_Text under study_
Calculate MseLoss over 2 tensors - errors

Hi, I’m trying to calculate MseLoss between 2 tensors of size torch.Size([64]),torch.Size([64]) as follows:

criterion = nn.MSELoss(reduction = 'sum')
  
    for epoch in range(5):
        total_loss = 0
        n_batches =0
    for batch_idx, data in enumerate(train_dataloader):
        
        s1, s2, labels, s1_length, s2_length = data
        optimizer.zero_grad()
        outputs, att1, att2 = model(s1,s2,s1_length,s2_length)
        print(outputs.shape) #torch.Size([64])
        print(labels.shape) #torch.Size([64])
        loss = criterion(outputs,labels) + pen_s1 + pen_s2
        print(loss)
        loss.backward()

I keep getting this error : grad can be implicitly created only for scalar outputs , despite giving the reduction = sum argument inside nn.MSELoss. Could someone tell me where am I going wrong with this?

This line makes me wonder:

loss = criterion(outputs,labels) + pen_s1 + pen_s2

Could you elaborate on pen_s1 and pen_s2?

I’m asking about this as loss.backward() works if loss contains single element and here something happens :wink:

Does loss.sum().backward() work?

1 Like

Hey, turns out my pen_s1 implementation was returning a matrix instead of the scalar output. It worked when I used pen_s1.mean()

Thanks for the reply, made me look again!

1 Like

_Provided records_
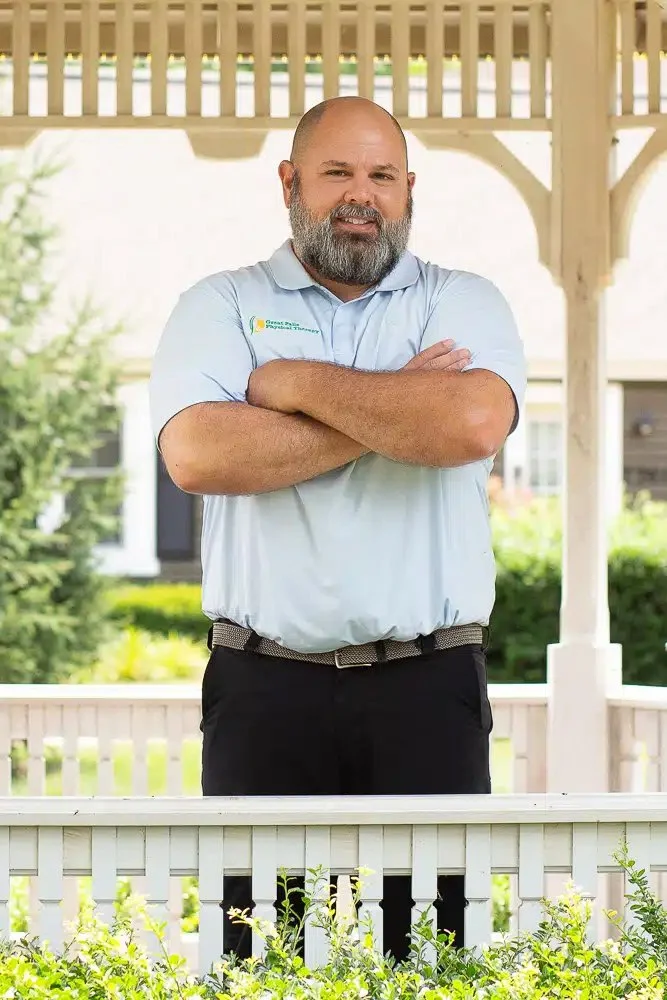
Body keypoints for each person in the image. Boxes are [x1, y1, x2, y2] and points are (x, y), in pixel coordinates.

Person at [149, 96, 526, 962]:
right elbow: (201, 454)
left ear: (407, 191)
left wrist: (283, 380)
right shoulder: (219, 303)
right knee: (257, 963)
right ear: (290, 183)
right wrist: (397, 401)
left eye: (381, 176)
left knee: (432, 961)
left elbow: (467, 426)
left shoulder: (463, 299)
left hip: (427, 686)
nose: (362, 195)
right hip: (262, 687)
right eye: (337, 173)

_To do_
• 1. Reproduce the passage of the MSELoss thread from "for epoch in" up to and including "print(loss)".
• 2. Answer the following questions using the MSELoss thread.
(a) What size are the two tensors between which the loss is calculated?
(b) What value is given for the reduction argument of nn.MSELoss?
(c) What did the original poster use to make the code work?

_Solved tasks_
• 1.
for epoch in range(5):
        total_loss = 0
        n_batches =0
    for batch_idx, data in enumerate(train_dataloader):
        
        s1, s2, labels, s1_length, s2_length = data
        optimizer.zero_grad()
        outputs, att1, att2 = model(s1,s2,s1_length,s2_length)
        print(outputs.shape) #torch.Size([64])
        print(labels.shape) #torch.Size([64])
        loss = criterion(outputs,labels) + pen_s1 + pen_s2
        print(loss)

• 2.
(a) Both tensors are of size torch.Size([64]).
(b) The reduction argument is set to 'sum'.
(c) The original poster used pen_s1.mean().